Task directions | Return every line below exactly, leaving nothing out.
Segment Open
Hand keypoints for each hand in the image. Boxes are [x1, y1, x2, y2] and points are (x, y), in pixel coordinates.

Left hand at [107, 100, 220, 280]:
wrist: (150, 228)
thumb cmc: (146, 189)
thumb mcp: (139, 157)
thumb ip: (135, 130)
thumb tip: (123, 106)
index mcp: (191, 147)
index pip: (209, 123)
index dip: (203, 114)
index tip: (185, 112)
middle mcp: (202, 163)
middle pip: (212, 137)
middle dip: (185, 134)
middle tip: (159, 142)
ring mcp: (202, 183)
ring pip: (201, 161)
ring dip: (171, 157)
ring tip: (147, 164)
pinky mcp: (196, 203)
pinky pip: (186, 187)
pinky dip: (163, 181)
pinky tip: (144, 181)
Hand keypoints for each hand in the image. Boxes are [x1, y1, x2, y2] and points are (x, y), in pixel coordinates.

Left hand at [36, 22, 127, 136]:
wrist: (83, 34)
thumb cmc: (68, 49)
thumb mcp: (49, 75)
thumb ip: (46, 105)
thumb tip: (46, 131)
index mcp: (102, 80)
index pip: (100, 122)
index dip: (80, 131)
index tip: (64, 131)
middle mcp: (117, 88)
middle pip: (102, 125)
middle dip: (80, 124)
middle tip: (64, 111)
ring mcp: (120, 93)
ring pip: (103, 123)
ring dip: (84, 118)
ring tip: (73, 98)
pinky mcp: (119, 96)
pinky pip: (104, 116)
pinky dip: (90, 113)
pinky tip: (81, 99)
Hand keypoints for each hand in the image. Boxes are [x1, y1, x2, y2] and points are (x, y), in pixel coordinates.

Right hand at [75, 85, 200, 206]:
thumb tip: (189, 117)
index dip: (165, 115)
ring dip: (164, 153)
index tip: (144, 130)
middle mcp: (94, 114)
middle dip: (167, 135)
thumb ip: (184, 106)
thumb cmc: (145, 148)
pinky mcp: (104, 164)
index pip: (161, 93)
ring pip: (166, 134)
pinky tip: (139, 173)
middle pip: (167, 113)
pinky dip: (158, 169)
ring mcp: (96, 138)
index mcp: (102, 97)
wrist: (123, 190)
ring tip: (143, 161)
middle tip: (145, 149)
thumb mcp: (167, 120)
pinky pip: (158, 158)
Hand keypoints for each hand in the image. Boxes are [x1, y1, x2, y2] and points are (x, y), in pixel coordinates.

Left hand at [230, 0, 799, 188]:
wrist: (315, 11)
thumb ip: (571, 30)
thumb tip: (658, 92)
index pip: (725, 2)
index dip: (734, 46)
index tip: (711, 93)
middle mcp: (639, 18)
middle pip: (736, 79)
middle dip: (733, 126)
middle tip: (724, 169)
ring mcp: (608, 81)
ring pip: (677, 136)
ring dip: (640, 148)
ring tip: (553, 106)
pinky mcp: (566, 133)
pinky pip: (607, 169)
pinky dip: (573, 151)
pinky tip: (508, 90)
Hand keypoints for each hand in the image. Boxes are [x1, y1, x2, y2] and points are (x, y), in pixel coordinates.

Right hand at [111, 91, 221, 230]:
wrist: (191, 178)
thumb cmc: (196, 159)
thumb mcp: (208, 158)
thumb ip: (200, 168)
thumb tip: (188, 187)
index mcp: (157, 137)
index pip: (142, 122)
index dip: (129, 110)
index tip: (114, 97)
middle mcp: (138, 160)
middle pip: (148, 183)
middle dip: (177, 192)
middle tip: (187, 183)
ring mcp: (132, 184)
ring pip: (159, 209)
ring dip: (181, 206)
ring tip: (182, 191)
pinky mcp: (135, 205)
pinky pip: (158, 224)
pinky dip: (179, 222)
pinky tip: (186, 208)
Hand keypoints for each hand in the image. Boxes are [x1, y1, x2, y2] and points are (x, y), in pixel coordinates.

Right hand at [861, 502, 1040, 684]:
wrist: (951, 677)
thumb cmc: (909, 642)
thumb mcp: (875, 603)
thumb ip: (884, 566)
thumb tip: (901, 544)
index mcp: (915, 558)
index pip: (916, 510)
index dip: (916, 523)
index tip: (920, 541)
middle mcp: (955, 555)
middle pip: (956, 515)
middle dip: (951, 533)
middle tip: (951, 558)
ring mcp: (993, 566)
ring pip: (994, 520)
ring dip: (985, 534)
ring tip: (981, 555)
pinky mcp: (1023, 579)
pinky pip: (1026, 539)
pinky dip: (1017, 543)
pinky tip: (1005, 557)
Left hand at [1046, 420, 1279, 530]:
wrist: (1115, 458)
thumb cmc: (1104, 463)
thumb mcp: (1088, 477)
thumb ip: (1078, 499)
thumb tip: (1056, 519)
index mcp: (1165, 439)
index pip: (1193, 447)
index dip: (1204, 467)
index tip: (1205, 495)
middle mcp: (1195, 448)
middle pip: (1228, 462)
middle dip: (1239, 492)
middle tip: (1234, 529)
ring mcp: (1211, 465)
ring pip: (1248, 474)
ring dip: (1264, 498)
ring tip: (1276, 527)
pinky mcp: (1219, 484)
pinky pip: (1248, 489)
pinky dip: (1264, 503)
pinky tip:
Segment Closed
The answer |
Hand keypoints for each hand in the image. Boxes are [x1, y1, x2, y2] and points are (x, y), in pixel coordinates.

Left hand at [107, 100, 220, 280]:
wrist: (150, 228)
thumb cmc: (146, 189)
thumb mcp: (139, 157)
thumb ip: (135, 130)
thumb tip: (123, 106)
index mcp: (191, 147)
index pip: (209, 123)
index dip: (203, 114)
index tip: (185, 112)
middle mcp: (202, 163)
middle pip: (212, 137)
middle dip: (185, 134)
middle tip: (159, 142)
ring mcp: (202, 183)
ring pip: (201, 161)
ring dip: (171, 157)
ring tip: (147, 164)
pinky mcp: (196, 203)
pinky pip: (186, 187)
pinky dip: (163, 181)
pinky tip: (144, 181)
Hand keypoints for each hand in the image. Boxes are [x1, y1, x2, y2] and points are (x, y), in pixel coordinates.

Left hand at [36, 22, 127, 136]:
wrist: (83, 34)
thumb cmc: (68, 49)
thumb mcp: (49, 75)
thumb ip: (46, 105)
thumb tip: (46, 131)
index mcp: (102, 80)
index pip: (100, 122)
index dip: (80, 131)
index tip: (64, 131)
middle mcp: (117, 88)
middle pip: (102, 125)
middle dip: (80, 124)
middle tip: (64, 111)
ring mcp: (120, 93)
ring pip: (103, 123)
ring dip: (84, 118)
ring tip: (73, 98)
pinky mcp: (119, 96)
pinky pip: (104, 116)
pinky dip: (90, 113)
pinky tip: (81, 99)
Hand keypoints for each hand in the image. Boxes are [x1, y1, x2, y2] and points are (x, y), in pixel coordinates.

Right hand at [75, 85, 200, 206]:
thumb tip: (189, 117)
index dip: (165, 115)
ring dip: (164, 153)
index tip: (144, 130)
middle mcp: (94, 114)
middle dip: (167, 135)
thumb ip: (184, 106)
thumb cmc: (145, 148)
pinky mcp: (104, 164)
index pip: (161, 93)
ring pip: (166, 134)
pinky tip: (139, 173)
middle pip: (167, 113)
pinky dip: (158, 169)
ring mcp: (96, 138)
index mcp: (102, 97)
wrist: (123, 190)
ring tip: (143, 161)
middle tip: (145, 149)
thumb mcp: (167, 120)
pinky pip: (158, 158)
Hand keypoints for each hand in the image. Boxes are [x1, y1, x2, y2] and points are (x, y), in pixel coordinates.

Left hand at [230, 0, 799, 188]:
wrist: (315, 11)
thumb ip: (571, 30)
thumb tip: (658, 92)
index pip: (725, 2)
index dip: (734, 46)
index tip: (711, 93)
middle mcp: (639, 18)
middle pip: (736, 79)
middle dip: (733, 126)
middle tip: (724, 169)
ring mcp: (608, 81)
ring pip: (677, 136)
ring dip: (640, 148)
ring tip: (553, 106)
pinky mcp: (566, 133)
pinky pip: (607, 169)
pinky dip: (573, 151)
pinky tip: (508, 90)
Hand keypoints for each hand in the image. Boxes are [x1, y1, x2, y2] and points are (x, y), in pixel coordinates.

Right hand at [111, 91, 221, 230]:
wrist: (191, 178)
thumb cmc: (196, 159)
thumb mcp: (208, 158)
thumb ip: (200, 168)
thumb tip: (188, 187)
index mcp: (157, 137)
index pip: (142, 122)
index dip: (129, 110)
index tip: (114, 97)
middle mcp: (138, 160)
middle pip: (148, 183)
middle dip: (177, 192)
middle tip: (187, 183)
ring mcp: (132, 184)
ring pip: (159, 209)
ring dip: (181, 206)
ring tip: (182, 191)
pinky mcp: (135, 205)
pinky pip: (158, 224)
pinky dip: (179, 222)
pinky tip: (186, 208)
Hand keypoints for each hand in the image. Boxes are [x1, y1, x2, y2] and points are (x, y), in pixel coordinates.

Right hand at [861, 502, 1040, 684]:
wrist: (951, 677)
thumb cmc: (909, 642)
thumb mcp: (875, 603)
thumb ip: (884, 566)
thumb tip: (901, 544)
index mcp: (915, 558)
index pip: (916, 510)
index dip: (916, 523)
index tip: (920, 541)
middle mcp: (955, 555)
middle pip: (956, 515)
middle dip: (951, 533)
middle tip: (951, 558)
ring mcp: (993, 566)
ring pip: (994, 520)
ring dip: (985, 534)
ring tip: (981, 555)
pinky mcp: (1023, 579)
pinky pip: (1026, 539)
pinky dip: (1017, 543)
pinky tip: (1005, 557)
Left hand at [1046, 420, 1279, 530]:
wrist: (1115, 458)
thumb cmc: (1104, 463)
thumb mcp: (1088, 477)
thumb ip: (1078, 499)
thumb tip: (1056, 519)
index mcp: (1165, 439)
index pip: (1193, 447)
index dip: (1204, 467)
index tip: (1205, 495)
middle mcp: (1195, 448)
middle pip: (1228, 462)
middle dip: (1239, 492)
middle tip: (1234, 529)
ring mcp: (1211, 465)
ring pip: (1248, 474)
ring dip: (1264, 498)
ring tip: (1276, 527)
pinky mcp: (1219, 484)
pinky pip: (1248, 489)
pinky dip: (1264, 503)
pinky tip:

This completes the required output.